Re: MLB Owners Concerned About Tanking

Posted: February 4 16, 2:06 pm
by go birds
the problem with the lottery system is that is can be fixed (see the NBA).

Imagine if the yankees and rays are in a lottery for that first overall pick.

The yankees are coming away with that pick every single time.

"Baseball is better when the Yankees (or cubs/redsox) are good."

Re: MLB Owners Concerned About Tanking

Posted: February 4 16, 3:22 pm
by Hoot45
The point about the definition of tanking versus rebuilding is a fair one. I have no issue with rebuilding while I take great issue with tanking, even if there is a lot of gray area between them, and I probably don't have a good definition myself for either. I certainly don't have a vision for what responsible rebuilding might look like in a way that it isn't just tanking, but I do know that as more teams elect 3+ year rebuilds with no effort to even entertain, my desire to be an MLB STH dramatically decreases. You start getting a lot of skippable series on your schedule.

Re: MLB Owners Concerned About Tanking

Posted: February 5 16, 3:18 pm
by Jocephus
Don't credit tanking for the success of Cubs and Astros
http://espn.go.com/blog/sweetspot/post/ ... and-astros

Re: MLB Owners Concerned About Tanking

Posted: February 7 16, 6:26 am
by JoeMcKim
If every team is trying to win well someone has to finish in last place, it's impossible to have a 5 way tie for division winner.

Re: MLB Owners Concerned About Tanking

Posted: February 7 16, 11:38 pm
by haltz
Tanking is being intentionally worse in the present for future gain. If the Cards are 9 games out and trade Rosenthal for prospects then that's tanking.

The Cubs did that on steroids for three years. Every present asset was a sunk cost that was traded for future wins. Certainty for risk and often much more future value. The draft picks pale in comparison to the dry powder and player trades.

It's a little off-putting when they're still selling tickets, but they were trying to win. It's not as if it was a Loria revenue sharing scam.

Re: MLB Owners Concerned About Tanking

Posted: February 8 16, 8:26 am
by UK
Although it'll never happen, I've been a proponent of a salary cap and a salary floor.

Re: MLB Owners Concerned About Tanking

Posted: April 6 16, 11:35 am
by pioneer98
http://www.foxsports.com/mlb/story/mlb- ... ing-040516
However you view the question of whether certain teams are tanking as opposed to rebuilding, one thing is certain:

The collective-bargaining agreement has created growing incentives for teams to lose as many games as possible and land the No. 1 pick in the amateur draft.

Case in point: The rising disparity in the assigned values of draft picks, as vividly demonstrated by the widening gulf between the Nos. 1 and 10 slots during the five years of the current CBA.

That's right -- the No. 1 pick is even more valuable than it was at the start of the agreement, an incentive that baseball needs to curb if not eliminate it entirely in the next CBA.

The assigned value for the No. 1 pick this year is $9.02 million, according to figures distributed to teams by Major League Baseball.
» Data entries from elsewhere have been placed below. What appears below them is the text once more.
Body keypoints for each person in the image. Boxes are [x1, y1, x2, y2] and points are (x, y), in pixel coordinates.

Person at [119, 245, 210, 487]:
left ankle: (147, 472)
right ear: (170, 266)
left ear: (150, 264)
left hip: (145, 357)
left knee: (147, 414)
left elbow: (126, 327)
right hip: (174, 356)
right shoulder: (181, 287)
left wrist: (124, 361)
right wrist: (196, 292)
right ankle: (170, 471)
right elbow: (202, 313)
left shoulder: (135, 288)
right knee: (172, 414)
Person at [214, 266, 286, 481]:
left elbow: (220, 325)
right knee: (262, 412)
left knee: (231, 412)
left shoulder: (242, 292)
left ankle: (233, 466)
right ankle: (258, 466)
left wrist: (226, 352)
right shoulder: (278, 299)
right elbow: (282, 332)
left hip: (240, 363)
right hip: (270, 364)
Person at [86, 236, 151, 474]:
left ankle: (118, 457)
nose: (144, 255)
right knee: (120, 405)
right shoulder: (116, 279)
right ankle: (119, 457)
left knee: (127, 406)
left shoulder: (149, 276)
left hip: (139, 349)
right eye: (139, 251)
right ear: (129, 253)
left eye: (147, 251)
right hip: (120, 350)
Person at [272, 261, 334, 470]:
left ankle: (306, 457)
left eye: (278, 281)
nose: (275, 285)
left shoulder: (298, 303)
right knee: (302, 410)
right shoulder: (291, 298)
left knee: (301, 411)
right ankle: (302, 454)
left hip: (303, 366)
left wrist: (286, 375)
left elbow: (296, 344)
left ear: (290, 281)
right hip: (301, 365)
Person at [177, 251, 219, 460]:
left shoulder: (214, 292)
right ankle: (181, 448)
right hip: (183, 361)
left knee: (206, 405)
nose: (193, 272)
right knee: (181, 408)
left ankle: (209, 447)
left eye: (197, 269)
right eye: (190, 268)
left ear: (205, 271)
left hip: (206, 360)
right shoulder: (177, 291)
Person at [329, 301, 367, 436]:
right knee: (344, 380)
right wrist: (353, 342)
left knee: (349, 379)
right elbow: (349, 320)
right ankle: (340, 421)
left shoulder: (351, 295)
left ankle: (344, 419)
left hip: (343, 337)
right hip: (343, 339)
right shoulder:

The assigned value for the No. 10 pick is $3.38 million.

Re: MLB Owners Concerned About Tanking

Posted: April 6 16, 11:36 am
by pioneer98
Actually, this goes even further. The disparities between each of the first four picks -- approximately $1.25 million per slot -- are much greater than the ones that follow, incentivizing clubs to finish in the bottom four.

The assigned values reflect industry revenues and have increased by a set percentage in each year of the CBA, creating the progressively larger gaps and giving teams with high picks a distinct advantage.

Baseball assigns each club an overall pool number based on the combined value of its selections in the first 10 rounds. Teams that exceed their pool numbers are subject to penalties ranging from a tax to a forfeiture of picks the following year.

The higher a team picks, the larger its pool. The larger a team's pool, the greater its ability to manipulate the draft.

Re: MLB Owners Concerned About Tanking

Posted: April 7 16, 12:05 am
by Famous Mortimer
UK wrote:Although it'll never happen, I've been a proponent of a salary cap and a salary floor.
As long as there's a profit cap for the owners to go along with it, I agree.